In order to run this example project you will need access to a Kubernetes cluster. To setup a single-node test cluster on your local machine you can use minikube or docker-for-desktop. Check your access to Kubernetes by running,
$ kubectl cluster-info
Which should return the details of your cluster.
$ pip install bodywork
$ bodywork setup-namespace ml-pipeline
To test the ML pipeline, using a workflow-controller running on your local machine and interacting with your Kubernetes cluster, run,
$ bodywork deployment create \
--name=initial-deployment \
--namespace=ml-pipeline \
--git-repo-url= \
--git-repo-branch=master \
The workflow-controller logs will be streamed to your shell's standard output until the job has been successfully completed.
Service deployments are accessible via HTTP from within the cluster - they are not exposed to the public internet, unless you have installed an ingress controller in your cluster.

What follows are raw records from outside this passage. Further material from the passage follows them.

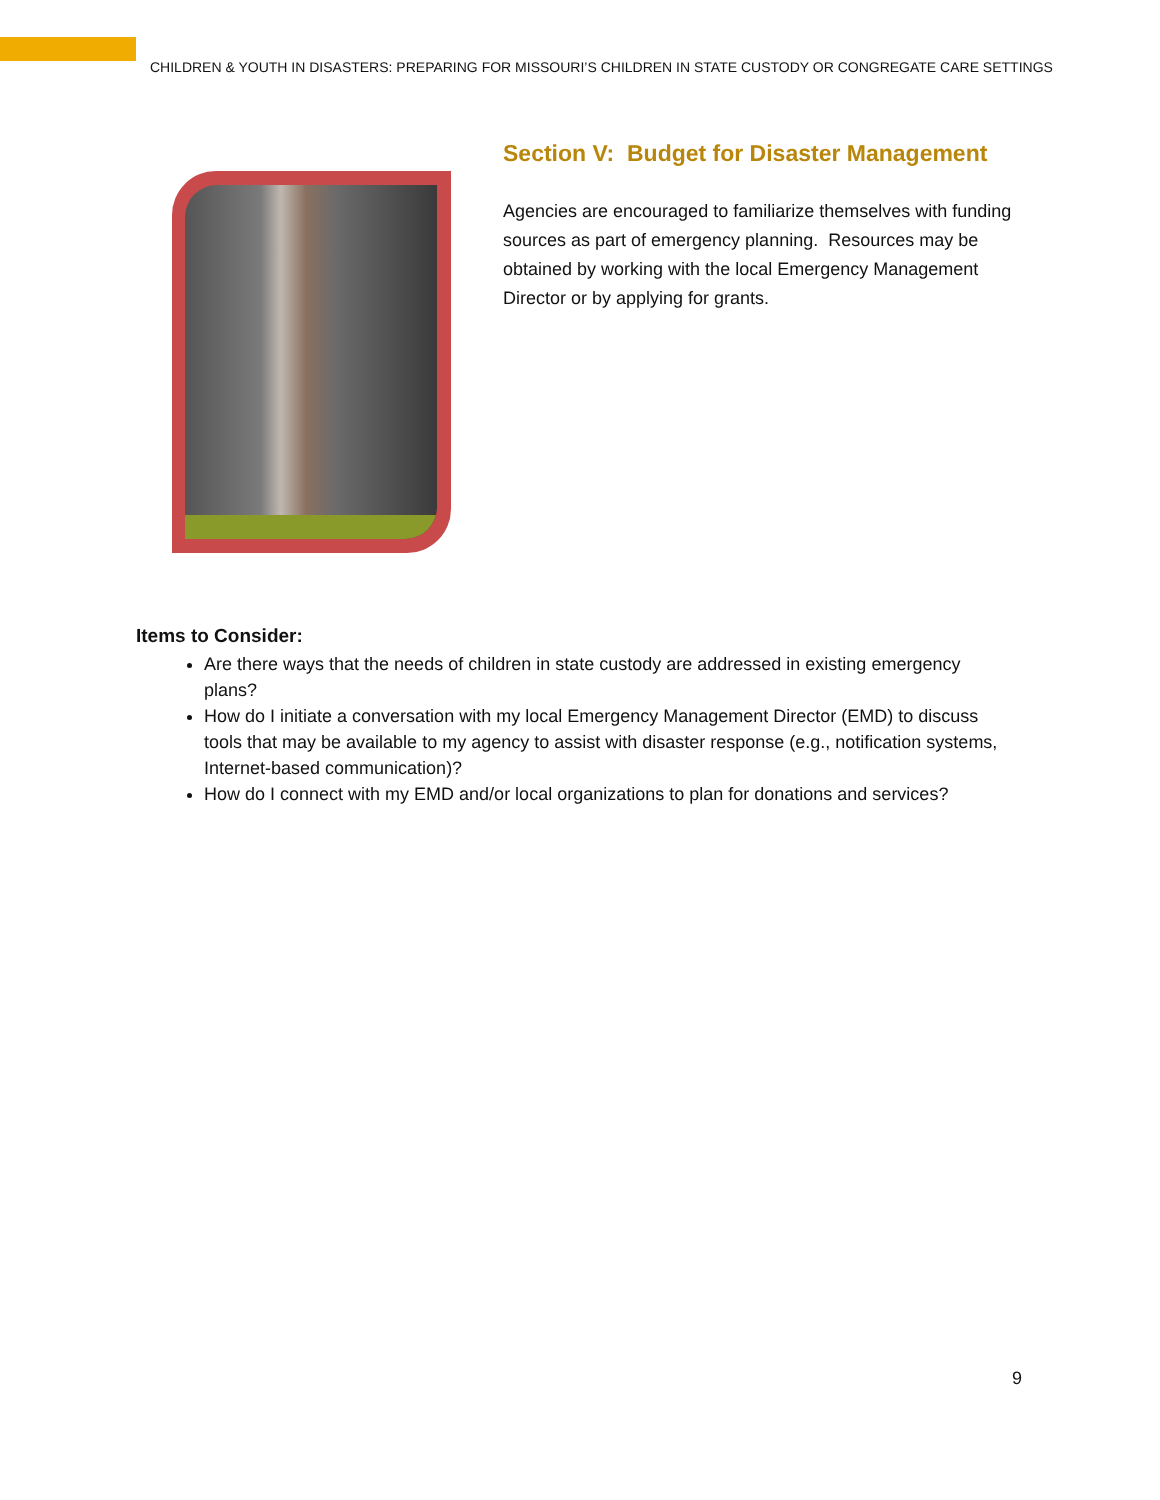CHILDREN & YOUTH IN DISASTERS: PREPARING FOR MISSOURI’S CHILDREN IN STATE CUSTODY OR CONGREGATE CARE SETTINGS
Section V: Budget for Disaster Management
Agencies are encouraged to familiarize themselves with funding sources as part of emergency planning. Resources may be obtained by working with the local Emergency Management Director or by applying for grants.
Items to Consider:
Are there ways that the needs of children in state custody are addressed in existing emergency plans?
How do I initiate a conversation with my local Emergency Management Director (EMD) to discuss tools that may be available to my agency to assist with disaster response (e.g., notification systems, Internet-based communication)?
How do I connect with my EMD and/or local organizations to plan for donations and services?
9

The simplest way to test a service from your local machine, is by using a local proxy server to enable access to your cluster. This can be achieved by issuing the following command,
$ kubectl proxy
Then in a new shell, you can use the curl tool to test the service. For example,
$ curl http://localhost:8001/api/v1/namespaces/ml-pipeline/services/bodywork-pipeline--serve-moel/proxy/iris/v1/score \
--request POST \
--header "Content-Type: application/json" \
--data '{"sepal_length": 5.1, "sepal_width": 3.5, "petal_length": 1.4, "petal_width": 0.2}'
Should return,
"model_info": "DecisionTreeClassifier(class_weight='balanced', random_state=42)"

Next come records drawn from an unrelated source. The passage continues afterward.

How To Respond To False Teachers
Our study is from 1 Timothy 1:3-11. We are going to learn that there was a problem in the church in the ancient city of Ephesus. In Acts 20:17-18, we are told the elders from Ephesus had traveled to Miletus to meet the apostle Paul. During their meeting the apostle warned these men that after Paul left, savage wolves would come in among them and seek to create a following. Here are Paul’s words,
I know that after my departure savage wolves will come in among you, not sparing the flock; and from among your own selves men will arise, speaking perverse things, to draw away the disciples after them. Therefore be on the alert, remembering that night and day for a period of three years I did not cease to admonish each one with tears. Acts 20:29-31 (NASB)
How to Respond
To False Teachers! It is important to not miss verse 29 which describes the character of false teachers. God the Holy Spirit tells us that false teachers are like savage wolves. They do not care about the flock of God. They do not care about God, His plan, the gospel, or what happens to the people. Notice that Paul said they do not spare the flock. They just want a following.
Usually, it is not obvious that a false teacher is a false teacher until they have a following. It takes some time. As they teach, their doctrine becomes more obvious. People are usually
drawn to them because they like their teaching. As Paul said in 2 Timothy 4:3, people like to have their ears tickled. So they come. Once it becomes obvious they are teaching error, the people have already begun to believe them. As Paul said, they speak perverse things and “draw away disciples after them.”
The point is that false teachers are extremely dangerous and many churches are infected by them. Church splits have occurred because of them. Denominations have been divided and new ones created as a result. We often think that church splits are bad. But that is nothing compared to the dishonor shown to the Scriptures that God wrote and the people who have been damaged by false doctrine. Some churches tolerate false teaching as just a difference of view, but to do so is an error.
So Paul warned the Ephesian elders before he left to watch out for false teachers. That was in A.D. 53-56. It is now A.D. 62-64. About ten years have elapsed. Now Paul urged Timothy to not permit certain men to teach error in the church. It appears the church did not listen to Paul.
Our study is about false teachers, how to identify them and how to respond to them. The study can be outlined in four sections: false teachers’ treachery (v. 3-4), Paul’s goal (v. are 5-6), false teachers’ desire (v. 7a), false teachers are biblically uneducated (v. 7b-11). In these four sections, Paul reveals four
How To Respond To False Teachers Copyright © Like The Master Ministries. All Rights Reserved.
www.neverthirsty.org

According to how the payload has been defined in the pipeline/
If an ingress controller is operational in your cluster, then the service can be tested via the public internet using,
$ curl http://YOUR_CLUSTERS_EXTERNAL_IP/ml-pipeline/bodywork-pipeline--serve-model/iris/v1/score \
--request POST \
--header "Content-Type: application/json" \
--data '{"sepal_length": 5.1, "sepal_width": 3.5, "petal_length": 1.4, "petal_width": 0.2}'
See here for instruction on how to retrieve YOUR_CLUSTERS_EXTERNAL_IP
If you're happy with the test results, you can schedule the workflow-controller to operate remotely on the cluster on a pre-defined schedule. For example, to setup the the workflow to run every hour, use the following command,
$ bodywork cronjob create \
--namespace=ml-pipeline \
--name=train-and-deploy \
--schedule="0 * * * *" \
--git-repo-url= \
Each scheduled workflow will attempt to re-run the batch-job, as defined by the state of this repository's master
branch at the time of execution.
To get the execution history for all train-and-deploy
jobs use,
$ bodywork cronjob history \
--namespace=ml-pipeline \
Which should return output along the lines of,
train-and-deploy-1605214260 2020-11-12 20:51:04+00:00 2020-11-12 20:52:34+00:00 0 1 0
Then to stream the logs from any given cronjob run (e.g. to debug and/or monitor for errors), use,
$ bodywork cronjob logs \
--namespace=ml-pipeline \
To clean-up the deployment in its entirety, delete the namespace using kubectl - e.g. by running,
$ kubectl delete ns ml-pipeline
This repository is a GitHub template repository that can be automatically copied into your own GitHub account by clicking the Use this template
button above.
After you've cloned the template project, use official Bodywork documentation to help modify the project to meet your own requirements.